WHAT YOU NEED TO DO: Write out the lines exactly as they appear, everything from the very first line down to the line containing "Conference, offering a", with that line included.

PROVIDED ENTRIES:
┏━━
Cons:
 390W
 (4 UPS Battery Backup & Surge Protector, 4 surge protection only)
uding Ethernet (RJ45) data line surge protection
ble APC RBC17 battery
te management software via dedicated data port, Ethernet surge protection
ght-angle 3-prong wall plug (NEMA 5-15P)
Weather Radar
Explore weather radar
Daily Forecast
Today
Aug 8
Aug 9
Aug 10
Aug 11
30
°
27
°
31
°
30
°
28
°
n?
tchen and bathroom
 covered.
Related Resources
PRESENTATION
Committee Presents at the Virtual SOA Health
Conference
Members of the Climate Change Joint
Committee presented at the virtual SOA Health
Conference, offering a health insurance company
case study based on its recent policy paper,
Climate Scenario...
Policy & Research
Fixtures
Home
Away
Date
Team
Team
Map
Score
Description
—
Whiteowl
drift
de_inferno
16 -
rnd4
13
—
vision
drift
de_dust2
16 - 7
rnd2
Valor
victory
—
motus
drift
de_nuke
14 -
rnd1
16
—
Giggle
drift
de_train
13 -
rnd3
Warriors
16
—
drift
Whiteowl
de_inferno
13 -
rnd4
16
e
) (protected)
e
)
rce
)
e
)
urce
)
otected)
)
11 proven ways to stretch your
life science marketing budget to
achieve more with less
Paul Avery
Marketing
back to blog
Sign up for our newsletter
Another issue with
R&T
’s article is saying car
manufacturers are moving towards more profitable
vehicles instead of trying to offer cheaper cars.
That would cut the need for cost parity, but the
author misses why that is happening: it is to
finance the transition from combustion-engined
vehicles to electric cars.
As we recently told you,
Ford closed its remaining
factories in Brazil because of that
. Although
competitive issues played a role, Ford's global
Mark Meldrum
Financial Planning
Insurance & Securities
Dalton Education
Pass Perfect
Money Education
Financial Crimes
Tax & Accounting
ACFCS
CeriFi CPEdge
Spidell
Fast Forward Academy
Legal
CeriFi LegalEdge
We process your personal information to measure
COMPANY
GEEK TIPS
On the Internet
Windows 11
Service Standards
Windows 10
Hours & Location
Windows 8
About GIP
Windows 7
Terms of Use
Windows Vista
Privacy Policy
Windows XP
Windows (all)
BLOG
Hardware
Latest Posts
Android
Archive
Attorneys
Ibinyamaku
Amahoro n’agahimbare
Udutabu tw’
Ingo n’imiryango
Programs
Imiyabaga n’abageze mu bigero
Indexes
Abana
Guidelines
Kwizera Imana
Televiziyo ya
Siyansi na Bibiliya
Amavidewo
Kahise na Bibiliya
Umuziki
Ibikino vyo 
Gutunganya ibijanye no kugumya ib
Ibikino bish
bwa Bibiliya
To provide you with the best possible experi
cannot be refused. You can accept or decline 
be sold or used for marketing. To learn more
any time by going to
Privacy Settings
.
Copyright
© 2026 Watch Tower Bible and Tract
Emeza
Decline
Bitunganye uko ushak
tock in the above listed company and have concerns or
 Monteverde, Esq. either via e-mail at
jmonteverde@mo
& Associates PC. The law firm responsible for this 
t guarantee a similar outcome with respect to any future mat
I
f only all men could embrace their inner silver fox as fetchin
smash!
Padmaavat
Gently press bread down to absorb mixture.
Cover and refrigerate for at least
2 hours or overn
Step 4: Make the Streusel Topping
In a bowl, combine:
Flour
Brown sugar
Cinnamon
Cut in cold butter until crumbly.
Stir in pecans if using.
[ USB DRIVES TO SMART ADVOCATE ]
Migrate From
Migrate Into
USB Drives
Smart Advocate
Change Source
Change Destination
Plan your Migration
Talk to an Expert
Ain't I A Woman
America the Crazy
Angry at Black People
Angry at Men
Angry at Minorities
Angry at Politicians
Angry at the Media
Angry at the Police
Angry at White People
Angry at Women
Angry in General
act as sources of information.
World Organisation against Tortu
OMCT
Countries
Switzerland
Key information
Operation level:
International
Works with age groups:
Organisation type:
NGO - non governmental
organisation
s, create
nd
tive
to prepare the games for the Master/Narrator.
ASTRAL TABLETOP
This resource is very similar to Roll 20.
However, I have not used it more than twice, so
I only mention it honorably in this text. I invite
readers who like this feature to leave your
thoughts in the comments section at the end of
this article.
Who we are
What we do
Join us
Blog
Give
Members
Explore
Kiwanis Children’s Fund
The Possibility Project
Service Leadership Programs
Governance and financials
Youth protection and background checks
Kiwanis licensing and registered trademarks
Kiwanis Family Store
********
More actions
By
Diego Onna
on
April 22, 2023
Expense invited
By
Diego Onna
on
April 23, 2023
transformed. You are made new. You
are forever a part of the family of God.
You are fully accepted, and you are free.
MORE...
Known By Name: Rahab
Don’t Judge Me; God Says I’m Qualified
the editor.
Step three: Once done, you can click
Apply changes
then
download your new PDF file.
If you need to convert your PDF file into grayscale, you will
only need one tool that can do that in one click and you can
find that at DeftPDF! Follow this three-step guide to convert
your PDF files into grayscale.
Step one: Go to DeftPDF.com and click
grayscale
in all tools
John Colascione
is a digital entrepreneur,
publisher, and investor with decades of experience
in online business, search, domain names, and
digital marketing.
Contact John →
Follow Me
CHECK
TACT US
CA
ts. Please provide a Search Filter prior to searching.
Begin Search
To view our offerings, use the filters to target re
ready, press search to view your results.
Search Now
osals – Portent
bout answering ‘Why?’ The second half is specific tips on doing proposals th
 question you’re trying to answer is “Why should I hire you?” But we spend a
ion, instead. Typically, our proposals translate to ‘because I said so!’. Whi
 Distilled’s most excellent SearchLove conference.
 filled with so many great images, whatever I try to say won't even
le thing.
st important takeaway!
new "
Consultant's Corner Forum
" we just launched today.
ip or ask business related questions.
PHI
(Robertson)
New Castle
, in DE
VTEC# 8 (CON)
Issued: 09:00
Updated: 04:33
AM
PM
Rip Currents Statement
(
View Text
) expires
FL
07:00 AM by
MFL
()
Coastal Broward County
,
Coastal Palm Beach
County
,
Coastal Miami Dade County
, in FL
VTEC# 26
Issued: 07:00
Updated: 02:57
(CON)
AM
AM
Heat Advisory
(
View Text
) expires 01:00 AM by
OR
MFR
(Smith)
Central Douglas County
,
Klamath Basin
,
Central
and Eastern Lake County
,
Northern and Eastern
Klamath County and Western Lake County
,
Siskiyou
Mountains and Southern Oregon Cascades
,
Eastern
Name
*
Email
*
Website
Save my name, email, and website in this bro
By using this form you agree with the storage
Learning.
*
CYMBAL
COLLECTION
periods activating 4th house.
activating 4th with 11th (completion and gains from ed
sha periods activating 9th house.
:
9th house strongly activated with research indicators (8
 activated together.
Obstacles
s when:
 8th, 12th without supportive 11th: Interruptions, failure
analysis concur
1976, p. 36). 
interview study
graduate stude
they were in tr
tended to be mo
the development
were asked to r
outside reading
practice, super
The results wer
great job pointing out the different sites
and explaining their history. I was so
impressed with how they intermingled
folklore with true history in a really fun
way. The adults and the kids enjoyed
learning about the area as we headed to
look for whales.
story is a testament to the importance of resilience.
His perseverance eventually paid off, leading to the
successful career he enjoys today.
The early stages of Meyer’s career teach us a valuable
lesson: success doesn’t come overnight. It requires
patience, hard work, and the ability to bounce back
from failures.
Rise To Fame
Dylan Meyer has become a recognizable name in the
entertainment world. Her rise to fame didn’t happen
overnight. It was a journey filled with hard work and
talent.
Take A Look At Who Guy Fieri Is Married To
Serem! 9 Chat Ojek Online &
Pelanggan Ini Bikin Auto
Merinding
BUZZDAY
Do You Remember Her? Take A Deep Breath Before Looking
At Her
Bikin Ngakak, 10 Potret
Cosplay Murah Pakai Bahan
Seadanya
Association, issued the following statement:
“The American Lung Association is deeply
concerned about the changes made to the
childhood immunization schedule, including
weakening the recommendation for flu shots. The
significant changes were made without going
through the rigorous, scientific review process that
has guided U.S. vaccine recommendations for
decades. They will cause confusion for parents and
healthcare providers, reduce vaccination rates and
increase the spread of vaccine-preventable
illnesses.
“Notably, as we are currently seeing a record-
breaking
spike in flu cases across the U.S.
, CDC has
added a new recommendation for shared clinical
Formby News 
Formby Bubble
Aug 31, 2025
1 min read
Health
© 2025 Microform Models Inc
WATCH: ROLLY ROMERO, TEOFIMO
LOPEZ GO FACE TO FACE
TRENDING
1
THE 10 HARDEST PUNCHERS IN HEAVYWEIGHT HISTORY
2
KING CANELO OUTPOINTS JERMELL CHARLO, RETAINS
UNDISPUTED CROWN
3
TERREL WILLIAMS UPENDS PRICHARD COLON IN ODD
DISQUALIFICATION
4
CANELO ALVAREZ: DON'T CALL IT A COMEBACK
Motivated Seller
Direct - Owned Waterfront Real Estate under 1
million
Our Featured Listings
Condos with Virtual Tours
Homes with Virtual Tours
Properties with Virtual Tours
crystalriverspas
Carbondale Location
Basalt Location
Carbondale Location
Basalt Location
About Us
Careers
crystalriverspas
┗━━
ANSWER TO THIS EXERCISE:
Cons:
 390W
 (4 UPS Battery Backup & Surge Protector, 4 surge protection only)
uding Ethernet (RJ45) data line surge protection
ble APC RBC17 battery
te management software via dedicated data port, Ethernet surge protection
ght-angle 3-prong wall plug (NEMA 5-15P)
Weather Radar
Explore weather radar
Daily Forecast
Today
Aug 8
Aug 9
Aug 10
Aug 11
30
°
27
°
31
°
30
°
28
°
n?
tchen and bathroom
 covered.
Related Resources
PRESENTATION
Committee Presents at the Virtual SOA Health
Conference
Members of the Climate Change Joint
Committee presented at the virtual SOA Health
Conference, offering a health insurance company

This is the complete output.